# Exercise
In the text on hidden curriculum and social preferences, what estimation method is used for all estimations?
** Document excerpt follows **
We start this section by estimating the basic specification in Eq. (1) for social preferences. Empirical variables used in the analysis are summarized in Table 6, and the estimation results are reported in Table 7. All estimations are implemented with ordinary least-squares (OLS) controlling individual characteristics, family background, school (school district) characteristics, and prefecture dummies (current and at age 12), as explained in Sect. 3.2. In addition, we adjust the sampling weight to make our observations proportional to the overall Japanese population distribution.

Table 6 Summary of statistics on empirical variables.
Table 7 Coefficients of hidden curriculum for social preferences.

From the estimation results, we see contrasts between “anti-competition” (row 2) and “participation & cooperation” (row 3). Those who experienced education that implemented participatory/cooperative learning practices are more likely to favor altruistic behavior (column 1), cooperation with others (columns 2 and 3), and reciprocal behavior (column 6). In contrast, those who experienced education that implemented anti-competitive practices are less likely to favor altruistic behavior (column 1), cooperation with others (column 2), and reciprocal behavior (columns 6 and 7). Interestingly, the sign of the coefficient differs between the case of positive reciprocity (column 6) and negative reciprocity (column 7), suggesting that those who experienced anti-competitive education prefer not to repay a debt but to make a countercharge. In addition, the last column shows that “anti-competition” is negatively associated with national pride, whereas “participation & cooperation” is positively associated with it.

Turning to the other factors of the hidden curriculum, “hard work & effort” and “human rights & peace” have a statistically significant impact on some preferences. For instance, people who received education valuing “hard work & effort” at elementary school are less cooperative and more revengeful but have high trust in others. On the other hand, education emphasizing “human rights & peace” are associated with competitive character and national pride.
** End of Document excerpt **
** Information provided follows **
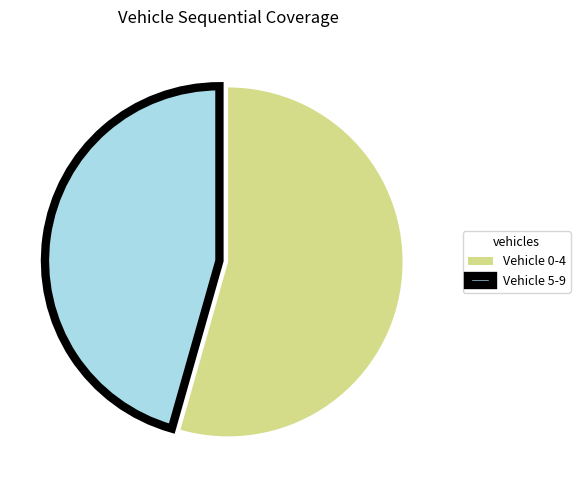

Does Vehicle 0-4 represent more than half of the total?

Yes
** End of Information provided **
# Answer space
Ordinary least-squares (OLS).